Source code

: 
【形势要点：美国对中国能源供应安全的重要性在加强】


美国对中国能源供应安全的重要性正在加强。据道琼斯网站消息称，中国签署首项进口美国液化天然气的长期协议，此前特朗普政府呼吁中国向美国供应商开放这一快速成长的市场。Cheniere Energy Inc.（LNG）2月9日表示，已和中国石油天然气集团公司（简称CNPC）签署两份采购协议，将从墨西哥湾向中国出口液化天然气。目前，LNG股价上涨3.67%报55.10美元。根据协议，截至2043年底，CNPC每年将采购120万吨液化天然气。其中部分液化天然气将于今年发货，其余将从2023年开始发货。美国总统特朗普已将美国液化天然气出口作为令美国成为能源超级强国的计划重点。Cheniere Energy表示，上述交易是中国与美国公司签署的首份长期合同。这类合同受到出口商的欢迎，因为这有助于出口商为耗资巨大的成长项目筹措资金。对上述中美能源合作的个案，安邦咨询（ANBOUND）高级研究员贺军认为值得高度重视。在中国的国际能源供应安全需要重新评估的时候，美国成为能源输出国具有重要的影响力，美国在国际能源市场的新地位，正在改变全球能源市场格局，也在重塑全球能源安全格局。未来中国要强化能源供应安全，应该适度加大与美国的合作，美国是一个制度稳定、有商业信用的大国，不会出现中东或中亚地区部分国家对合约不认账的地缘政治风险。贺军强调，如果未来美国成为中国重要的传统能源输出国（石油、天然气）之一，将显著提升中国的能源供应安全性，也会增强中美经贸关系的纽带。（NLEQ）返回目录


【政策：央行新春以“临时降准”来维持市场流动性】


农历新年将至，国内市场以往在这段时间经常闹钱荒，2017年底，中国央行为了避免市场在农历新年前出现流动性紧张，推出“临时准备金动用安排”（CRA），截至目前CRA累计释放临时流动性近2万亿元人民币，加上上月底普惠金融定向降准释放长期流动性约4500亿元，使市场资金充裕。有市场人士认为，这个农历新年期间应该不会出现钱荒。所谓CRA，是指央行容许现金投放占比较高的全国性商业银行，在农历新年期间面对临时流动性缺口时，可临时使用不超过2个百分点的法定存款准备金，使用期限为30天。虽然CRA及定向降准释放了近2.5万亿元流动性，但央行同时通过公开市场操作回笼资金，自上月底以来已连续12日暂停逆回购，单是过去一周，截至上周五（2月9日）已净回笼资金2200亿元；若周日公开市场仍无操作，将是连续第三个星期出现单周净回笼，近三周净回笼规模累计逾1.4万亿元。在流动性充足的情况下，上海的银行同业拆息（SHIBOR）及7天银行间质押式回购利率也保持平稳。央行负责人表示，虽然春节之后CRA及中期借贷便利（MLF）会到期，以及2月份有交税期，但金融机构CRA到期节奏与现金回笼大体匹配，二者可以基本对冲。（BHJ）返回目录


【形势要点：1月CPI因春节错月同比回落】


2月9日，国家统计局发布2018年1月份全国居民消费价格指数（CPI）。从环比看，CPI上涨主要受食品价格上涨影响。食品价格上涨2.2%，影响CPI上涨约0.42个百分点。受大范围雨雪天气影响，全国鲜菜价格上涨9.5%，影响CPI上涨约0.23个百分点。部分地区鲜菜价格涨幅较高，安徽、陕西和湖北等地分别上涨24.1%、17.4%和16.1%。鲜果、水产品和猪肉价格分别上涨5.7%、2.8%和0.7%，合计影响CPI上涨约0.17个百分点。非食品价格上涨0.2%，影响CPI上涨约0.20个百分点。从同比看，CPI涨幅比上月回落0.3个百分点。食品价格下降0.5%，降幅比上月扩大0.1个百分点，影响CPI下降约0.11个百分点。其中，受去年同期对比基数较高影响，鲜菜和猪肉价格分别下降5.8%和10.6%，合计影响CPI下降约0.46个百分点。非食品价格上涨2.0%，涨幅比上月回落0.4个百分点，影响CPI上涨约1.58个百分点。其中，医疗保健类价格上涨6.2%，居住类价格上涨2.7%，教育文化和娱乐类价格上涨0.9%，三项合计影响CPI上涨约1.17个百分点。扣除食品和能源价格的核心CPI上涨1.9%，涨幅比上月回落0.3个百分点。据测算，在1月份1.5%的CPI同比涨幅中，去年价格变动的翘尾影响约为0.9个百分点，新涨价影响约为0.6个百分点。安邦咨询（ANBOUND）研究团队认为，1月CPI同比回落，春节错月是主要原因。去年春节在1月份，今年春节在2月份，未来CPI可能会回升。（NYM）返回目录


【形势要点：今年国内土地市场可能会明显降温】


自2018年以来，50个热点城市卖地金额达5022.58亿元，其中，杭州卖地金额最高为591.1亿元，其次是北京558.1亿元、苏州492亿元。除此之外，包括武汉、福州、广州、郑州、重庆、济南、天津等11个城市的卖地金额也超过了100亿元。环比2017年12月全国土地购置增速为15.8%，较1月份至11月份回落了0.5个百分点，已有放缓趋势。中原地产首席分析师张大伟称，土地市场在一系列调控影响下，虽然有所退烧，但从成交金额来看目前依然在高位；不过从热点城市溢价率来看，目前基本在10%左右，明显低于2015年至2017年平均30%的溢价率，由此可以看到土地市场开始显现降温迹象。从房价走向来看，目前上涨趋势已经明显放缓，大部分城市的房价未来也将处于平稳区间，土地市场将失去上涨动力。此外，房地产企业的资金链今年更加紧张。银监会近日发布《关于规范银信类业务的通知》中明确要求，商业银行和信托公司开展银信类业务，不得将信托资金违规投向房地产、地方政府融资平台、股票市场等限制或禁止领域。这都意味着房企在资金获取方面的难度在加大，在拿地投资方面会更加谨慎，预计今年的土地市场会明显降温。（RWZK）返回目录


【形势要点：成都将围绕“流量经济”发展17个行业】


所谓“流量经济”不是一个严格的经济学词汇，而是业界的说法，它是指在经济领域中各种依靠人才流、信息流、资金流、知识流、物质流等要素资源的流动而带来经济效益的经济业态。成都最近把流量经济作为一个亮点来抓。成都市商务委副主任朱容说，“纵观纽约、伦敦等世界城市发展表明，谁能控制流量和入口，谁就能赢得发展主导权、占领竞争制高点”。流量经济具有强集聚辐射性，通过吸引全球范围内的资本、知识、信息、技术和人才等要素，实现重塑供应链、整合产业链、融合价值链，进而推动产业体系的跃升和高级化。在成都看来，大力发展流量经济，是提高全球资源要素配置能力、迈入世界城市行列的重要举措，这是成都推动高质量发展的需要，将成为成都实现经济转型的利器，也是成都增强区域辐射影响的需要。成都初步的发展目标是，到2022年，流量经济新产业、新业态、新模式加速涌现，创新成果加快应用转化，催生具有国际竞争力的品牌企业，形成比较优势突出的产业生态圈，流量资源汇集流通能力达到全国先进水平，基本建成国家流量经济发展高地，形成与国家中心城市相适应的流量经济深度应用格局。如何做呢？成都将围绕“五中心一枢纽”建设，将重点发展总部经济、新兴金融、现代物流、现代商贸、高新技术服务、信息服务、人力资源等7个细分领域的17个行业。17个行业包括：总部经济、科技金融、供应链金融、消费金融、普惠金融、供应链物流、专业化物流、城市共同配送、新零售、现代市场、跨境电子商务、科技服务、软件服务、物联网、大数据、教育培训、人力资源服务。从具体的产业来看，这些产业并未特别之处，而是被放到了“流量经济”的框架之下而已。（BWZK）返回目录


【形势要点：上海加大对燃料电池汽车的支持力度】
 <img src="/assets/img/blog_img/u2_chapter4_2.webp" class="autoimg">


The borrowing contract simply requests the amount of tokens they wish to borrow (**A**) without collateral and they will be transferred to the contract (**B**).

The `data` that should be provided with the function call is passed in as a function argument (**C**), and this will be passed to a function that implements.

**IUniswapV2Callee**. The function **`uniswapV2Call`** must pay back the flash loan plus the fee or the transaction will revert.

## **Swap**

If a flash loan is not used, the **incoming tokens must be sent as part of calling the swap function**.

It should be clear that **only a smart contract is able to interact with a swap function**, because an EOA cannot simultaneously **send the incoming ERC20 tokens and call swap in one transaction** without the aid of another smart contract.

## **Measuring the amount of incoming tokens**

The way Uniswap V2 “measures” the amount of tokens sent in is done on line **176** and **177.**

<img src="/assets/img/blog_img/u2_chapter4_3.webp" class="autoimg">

==============================

## [Goal of the exercise]
Please update the lines between the one containing "function that implements." and the one containing "The way Uniswap", inclusive, so that "flash loan" becomes "instant loan" and nothing else changes; give back only those lines.

## [Task answer]
The `data` that should be provided with the function call is passed in as a function argument (**C**), and this will be passed to a function that implements.

**IUniswapV2Callee**. The function **`uniswapV2Call`** must pay back the instant loan plus the fee or the transaction will revert.

## **Swap**

If a instant loan is not used, the **incoming tokens must be sent as part of calling the swap function**.

It should be clear that **only a smart contract is able to interact with a swap function**, because an EOA cannot simultaneously **send the incoming ERC20 tokens and call swap in one transaction** without the aid of another smart contract.

## **Measuring the amount of incoming tokens**

The way Uniswap V2 “measures” the amount of tokens sent in is done on line **176** and **177.**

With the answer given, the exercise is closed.